**WORK INSTRUCTION**: What you give back must match the records below exactly.

**DATASET**:
•••••
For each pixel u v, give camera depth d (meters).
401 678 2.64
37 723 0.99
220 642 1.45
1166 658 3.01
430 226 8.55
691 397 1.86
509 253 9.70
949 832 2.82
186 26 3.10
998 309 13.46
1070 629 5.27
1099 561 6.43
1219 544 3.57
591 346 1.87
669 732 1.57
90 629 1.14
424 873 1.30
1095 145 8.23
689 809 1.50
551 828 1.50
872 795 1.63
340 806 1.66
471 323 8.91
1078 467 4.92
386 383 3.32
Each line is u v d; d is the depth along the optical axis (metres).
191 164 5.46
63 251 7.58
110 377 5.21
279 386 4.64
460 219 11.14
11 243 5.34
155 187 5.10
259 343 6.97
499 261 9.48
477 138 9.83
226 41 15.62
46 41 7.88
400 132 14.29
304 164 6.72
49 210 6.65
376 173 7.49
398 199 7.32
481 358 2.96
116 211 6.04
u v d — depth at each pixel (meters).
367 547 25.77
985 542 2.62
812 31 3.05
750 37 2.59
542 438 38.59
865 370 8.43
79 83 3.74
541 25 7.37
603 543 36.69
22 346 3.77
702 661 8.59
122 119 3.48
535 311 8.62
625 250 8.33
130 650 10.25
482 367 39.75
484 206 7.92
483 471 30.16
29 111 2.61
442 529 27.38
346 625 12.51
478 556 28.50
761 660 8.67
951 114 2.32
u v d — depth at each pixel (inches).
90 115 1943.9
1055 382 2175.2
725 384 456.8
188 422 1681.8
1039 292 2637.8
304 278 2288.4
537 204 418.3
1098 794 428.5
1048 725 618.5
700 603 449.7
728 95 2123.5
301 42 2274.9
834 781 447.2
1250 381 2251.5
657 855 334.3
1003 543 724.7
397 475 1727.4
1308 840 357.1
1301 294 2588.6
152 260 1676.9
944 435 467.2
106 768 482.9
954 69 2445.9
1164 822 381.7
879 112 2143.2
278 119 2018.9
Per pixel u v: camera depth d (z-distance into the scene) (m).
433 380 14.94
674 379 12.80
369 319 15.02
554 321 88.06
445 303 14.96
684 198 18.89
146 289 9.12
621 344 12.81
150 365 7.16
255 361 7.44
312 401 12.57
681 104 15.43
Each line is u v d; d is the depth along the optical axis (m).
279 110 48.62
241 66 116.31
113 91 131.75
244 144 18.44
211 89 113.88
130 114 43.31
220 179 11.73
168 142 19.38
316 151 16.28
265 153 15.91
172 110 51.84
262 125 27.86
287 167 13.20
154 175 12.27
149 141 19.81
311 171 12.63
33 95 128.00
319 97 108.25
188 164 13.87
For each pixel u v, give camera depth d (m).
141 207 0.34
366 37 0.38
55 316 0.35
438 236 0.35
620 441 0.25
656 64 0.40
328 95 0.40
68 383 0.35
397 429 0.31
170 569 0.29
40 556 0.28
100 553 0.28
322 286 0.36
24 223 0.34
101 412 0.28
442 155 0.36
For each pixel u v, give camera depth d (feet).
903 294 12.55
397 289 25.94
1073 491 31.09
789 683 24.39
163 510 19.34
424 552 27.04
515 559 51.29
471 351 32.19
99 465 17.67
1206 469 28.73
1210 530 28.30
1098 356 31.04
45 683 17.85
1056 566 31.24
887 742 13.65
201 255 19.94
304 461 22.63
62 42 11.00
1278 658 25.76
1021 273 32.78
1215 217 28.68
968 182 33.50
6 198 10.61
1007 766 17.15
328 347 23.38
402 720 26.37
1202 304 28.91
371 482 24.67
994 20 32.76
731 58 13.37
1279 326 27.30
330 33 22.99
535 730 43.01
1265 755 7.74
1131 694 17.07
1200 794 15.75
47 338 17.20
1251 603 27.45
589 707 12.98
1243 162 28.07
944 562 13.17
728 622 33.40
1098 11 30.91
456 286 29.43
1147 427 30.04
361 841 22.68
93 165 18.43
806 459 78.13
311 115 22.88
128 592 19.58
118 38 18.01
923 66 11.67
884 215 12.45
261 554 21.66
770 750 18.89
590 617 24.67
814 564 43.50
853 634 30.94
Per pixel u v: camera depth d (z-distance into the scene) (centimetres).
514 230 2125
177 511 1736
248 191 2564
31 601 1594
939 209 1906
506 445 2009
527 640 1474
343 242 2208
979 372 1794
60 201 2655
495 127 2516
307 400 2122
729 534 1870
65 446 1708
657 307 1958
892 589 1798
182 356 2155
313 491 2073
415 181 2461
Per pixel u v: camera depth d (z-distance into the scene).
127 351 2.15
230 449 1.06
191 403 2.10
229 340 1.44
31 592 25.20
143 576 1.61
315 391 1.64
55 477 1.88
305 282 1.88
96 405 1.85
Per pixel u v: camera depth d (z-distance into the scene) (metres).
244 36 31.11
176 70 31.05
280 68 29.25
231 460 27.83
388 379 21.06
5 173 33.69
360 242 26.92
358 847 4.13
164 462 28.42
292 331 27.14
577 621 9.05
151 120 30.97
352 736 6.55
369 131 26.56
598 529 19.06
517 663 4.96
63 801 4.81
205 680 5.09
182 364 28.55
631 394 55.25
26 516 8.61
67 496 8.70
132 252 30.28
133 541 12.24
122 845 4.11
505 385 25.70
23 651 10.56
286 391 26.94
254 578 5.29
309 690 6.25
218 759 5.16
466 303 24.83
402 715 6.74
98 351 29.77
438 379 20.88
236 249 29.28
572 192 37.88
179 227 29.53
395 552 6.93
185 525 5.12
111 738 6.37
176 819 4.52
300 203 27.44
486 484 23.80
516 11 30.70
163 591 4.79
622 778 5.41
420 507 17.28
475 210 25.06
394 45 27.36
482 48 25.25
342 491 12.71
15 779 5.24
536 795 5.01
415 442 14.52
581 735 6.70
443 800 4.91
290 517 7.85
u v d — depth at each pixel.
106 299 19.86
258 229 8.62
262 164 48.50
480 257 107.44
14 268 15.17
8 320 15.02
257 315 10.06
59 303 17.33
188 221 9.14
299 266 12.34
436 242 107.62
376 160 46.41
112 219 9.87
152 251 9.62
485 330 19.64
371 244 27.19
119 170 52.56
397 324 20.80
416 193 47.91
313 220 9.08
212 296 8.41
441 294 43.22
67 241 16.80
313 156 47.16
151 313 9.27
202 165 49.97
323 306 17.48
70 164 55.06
•••••
**TASK RESPONSE**:
For each pixel u v, give camera depth d (meters).
401 678 2.64
37 723 0.99
220 642 1.45
1166 658 3.01
430 226 8.55
691 397 1.86
509 253 9.70
949 832 2.82
186 26 3.10
998 309 13.46
1070 629 5.27
1099 561 6.43
1219 544 3.57
591 346 1.87
669 732 1.57
90 629 1.14
424 873 1.30
1095 145 8.23
689 809 1.50
551 828 1.50
872 795 1.63
340 806 1.66
471 323 8.91
1078 467 4.92
386 383 3.32
Each line is u v d; d is the depth along the optical axis (metres).
191 164 5.46
63 251 7.58
110 377 5.21
279 386 4.64
460 219 11.14
11 243 5.34
155 187 5.10
259 343 6.97
499 261 9.48
477 138 9.83
226 41 15.62
46 41 7.88
400 132 14.29
304 164 6.72
49 210 6.65
376 173 7.49
398 199 7.32
481 358 2.96
116 211 6.04
u v d — depth at each pixel (meters).
367 547 25.77
985 542 2.62
812 31 3.05
750 37 2.59
542 438 38.59
865 370 8.43
79 83 3.74
541 25 7.37
603 543 36.69
22 346 3.77
702 661 8.59
122 119 3.48
535 311 8.62
625 250 8.33
130 650 10.25
482 367 39.75
484 206 7.92
483 471 30.16
29 111 2.61
442 529 27.38
346 625 12.51
478 556 28.50
761 660 8.67
951 114 2.32
u v d — depth at each pixel (inches).
90 115 1943.9
1055 382 2175.2
725 384 456.8
188 422 1681.8
1039 292 2637.8
304 278 2288.4
537 204 418.3
1098 794 428.5
1048 725 618.5
700 603 449.7
728 95 2123.5
301 42 2274.9
834 781 447.2
1250 381 2251.5
657 855 334.3
1003 543 724.7
397 475 1727.4
1308 840 357.1
1301 294 2588.6
152 260 1676.9
944 435 467.2
106 768 482.9
954 69 2445.9
1164 822 381.7
879 112 2143.2
278 119 2018.9
Per pixel u v: camera depth d (z-distance into the scene) (m).
433 380 14.94
674 379 12.80
369 319 15.02
554 321 88.06
445 303 14.96
684 198 18.89
146 289 9.12
621 344 12.81
150 365 7.16
255 361 7.44
312 401 12.57
681 104 15.43
Each line is u v d; d is the depth along the optical axis (m).
279 110 48.62
241 66 116.31
113 91 131.75
244 144 18.44
211 89 113.88
130 114 43.31
220 179 11.73
168 142 19.38
316 151 16.28
265 153 15.91
172 110 51.84
262 125 27.86
287 167 13.20
154 175 12.27
149 141 19.81
311 171 12.63
33 95 128.00
319 97 108.25
188 164 13.87
For each pixel u v, give camera depth d (m).
141 207 0.34
366 37 0.38
55 316 0.35
438 236 0.35
620 441 0.25
656 64 0.40
328 95 0.40
68 383 0.35
397 429 0.31
170 569 0.29
40 556 0.28
100 553 0.28
322 286 0.36
24 223 0.34
101 412 0.28
442 155 0.36
For each pixel u v, give camera depth d (feet).
903 294 12.55
397 289 25.94
1073 491 31.09
789 683 24.39
163 510 19.34
424 552 27.04
515 559 51.29
471 351 32.19
99 465 17.67
1206 469 28.73
1210 530 28.30
1098 356 31.04
45 683 17.85
1056 566 31.24
887 742 13.65
201 255 19.94
304 461 22.63
62 42 11.00
1278 658 25.76
1021 273 32.78
1215 217 28.68
968 182 33.50
6 198 10.61
1007 766 17.15
328 347 23.38
402 720 26.37
1202 304 28.91
371 482 24.67
994 20 32.76
731 58 13.37
1279 326 27.30
330 33 22.99
535 730 43.01
1265 755 7.74
1131 694 17.07
1200 794 15.75
47 338 17.20
1251 603 27.45
589 707 12.98
1243 162 28.07
944 562 13.17
728 622 33.40
1098 11 30.91
456 286 29.43
1147 427 30.04
361 841 22.68
93 165 18.43
806 459 78.13
311 115 22.88
128 592 19.58
118 38 18.01
923 66 11.67
884 215 12.45
261 554 21.66
770 750 18.89
590 617 24.67
814 564 43.50
853 634 30.94
Per pixel u v: camera depth d (z-distance into the scene) (centimetres).
514 230 2125
177 511 1736
248 191 2564
31 601 1594
939 209 1906
506 445 2009
527 640 1474
343 242 2208
979 372 1794
60 201 2655
495 127 2516
307 400 2122
729 534 1870
65 446 1708
657 307 1958
892 589 1798
182 356 2155
313 491 2073
415 181 2461
Per pixel u v: camera depth d (z-distance into the scene).
127 351 2.15
230 449 1.06
191 403 2.10
229 340 1.44
31 592 25.20
143 576 1.61
315 391 1.64
55 477 1.88
305 282 1.88
96 405 1.85
Per pixel u v: camera depth d (z-distance into the scene) (metres).
244 36 31.11
176 70 31.05
280 68 29.25
231 460 27.83
388 379 21.06
5 173 33.69
360 242 26.92
358 847 4.13
164 462 28.42
292 331 27.14
577 621 9.05
151 120 30.97
352 736 6.55
369 131 26.56
598 529 19.06
517 663 4.96
63 801 4.81
205 680 5.09
182 364 28.55
631 394 55.25
26 516 8.61
67 496 8.70
132 252 30.28
133 541 12.24
122 845 4.11
505 385 25.70
23 651 10.56
286 391 26.94
254 578 5.29
309 690 6.25
218 759 5.16
466 303 24.83
402 715 6.74
98 351 29.77
438 379 20.88
236 249 29.28
572 192 37.88
179 227 29.53
395 552 6.93
185 525 5.12
111 738 6.37
176 819 4.52
300 203 27.44
486 484 23.80
516 11 30.70
163 591 4.79
622 778 5.41
420 507 17.28
475 210 25.06
394 45 27.36
482 48 25.25
342 491 12.71
15 779 5.24
536 795 5.01
415 442 14.52
581 735 6.70
443 800 4.91
290 517 7.85
u v d — depth at each pixel.
106 299 19.86
258 229 8.62
262 164 48.50
480 257 107.44
14 268 15.17
8 320 15.02
257 315 10.06
59 303 17.33
188 221 9.14
299 266 12.34
436 242 107.62
376 160 46.41
112 219 9.87
152 251 9.62
485 330 19.64
371 244 27.19
119 170 52.56
397 324 20.80
416 193 47.91
313 220 9.08
212 296 8.41
441 294 43.22
67 241 16.80
313 156 47.16
151 313 9.27
202 165 49.97
323 306 17.48
70 164 55.06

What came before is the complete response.